This house doesn’t want your cash. It wants your Anthropic.
That’s the short version of one of the stranger real estate listings to come out of the Bay Area in recent memory. Investment banker Storm Duncan is selling his 13-acre estate in Mill Valley, just north of San Francisco — and the deal comes with an unusual condition. To buy it, you’ll need to bring Anthropic equity to the table.
As someone who spends most of my time reviewing AI toolkits and figuring out what actually works versus what’s just well-funded noise, I’ll be honest: this listing stopped me mid-scroll. Not because of the property itself, but because of what it signals about where we are right now in the AI investment cycle.
What’s Actually Being Offered Here
Duncan is an investment banker, so structuring unconventional deals is presumably in his wheelhouse. The property sits on 13 acres in Mill Valley — a town that already commands serious real estate prices on a normal day. The twist is that instead of a straightforward cash transaction, the deal is structured around Anthropic equity. Essentially, if you’re sitting on a meaningful stake in Anthropic, that stake becomes your currency.
Anthropic’s valuation has reportedly climbed from around $72 billion last year to a projected $135 billion by 2026. So the equity Duncan is asking for isn’t small. This isn’t someone accepting a few vested shares as a down payment novelty. This is a bet that Anthropic equity is worth holding — and worth trading serious real estate for.
Why This Matters Beyond the Property
From a toolkit reviewer’s perspective, I think about Anthropic mostly through Claude — their flagship model that powers a growing number of the AI products I test. Claude is genuinely solid. In head-to-head comparisons across writing, reasoning, and instruction-following tasks, it holds its own against GPT-4 and Gemini. Anthropic has built something real.
But “built something real” and “worth $135 billion” are two different conversations. The infrastructure costs alone in this space are staggering, and Anthropic has been open about the fact that it hasn’t fully solved that problem yet. Training and running frontier models burns capital at a rate that makes most traditional businesses look frugal. So when someone is willing to trade a 13-acre Mill Valley estate for a slice of that company, you have to ask: is this confidence, or is this someone trying to offload equity before a correction?
The Bubble Question Nobody Wants to Answer
I’m not going to pretend I know whether AI valuations are sustainable. Nobody does. What I can say, from testing these tools daily, is that the gap between what AI companies are valued at and what their products currently generate in revenue is still very wide for most players in the space.
Anthropic is better positioned than many. They have enterprise contracts, a genuinely capable model, and serious backing. But the listing itself raises a question worth sitting with: if Anthropic equity is so valuable, why trade it for property? And if the property is so valuable, why accept equity instead of cash?
The most likely answer is that both parties in a deal like this believe they’re getting the better end. Duncan presumably thinks Anthropic’s valuation has more room to run. A potential buyer presumably thinks the estate is worth more than the equity they’d give up. That’s just how deals work. But the fact that this transaction is even possible — that private AI equity has become a recognized store of value liquid enough to swap for real estate — says something about how deep the AI investment fever has gone.
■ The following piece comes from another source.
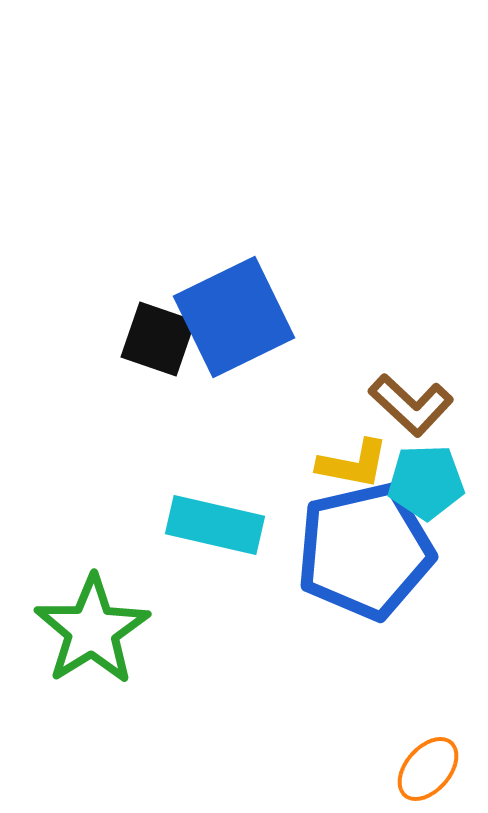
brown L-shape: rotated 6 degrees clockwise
What This Means If You’re Watching the AI Space
For readers here at agntbox who follow AI tools and the companies behind them, this listing is a useful data point. It tells you that private Anthropic equity is circulating widely enough that a homeowner in Mill Valley can reasonably expect to find a buyer who has some. It tells you that at least some holders of that equity are looking for exits or diversification. And it tells you that the people closest to this space — the bankers, the early investors — are making moves that suggest they’re thinking carefully about timing.
None of that means Anthropic is in trouble. Their trajectory looks strong on paper. But when real estate starts getting priced in AI equity, the market has entered territory that deserves a clear-eyed look rather than pure enthusiasm.
As for the house — it’s 13 acres in Mill Valley. That part, at least, is probably a solid bet regardless of what Claude’s valuation does next year.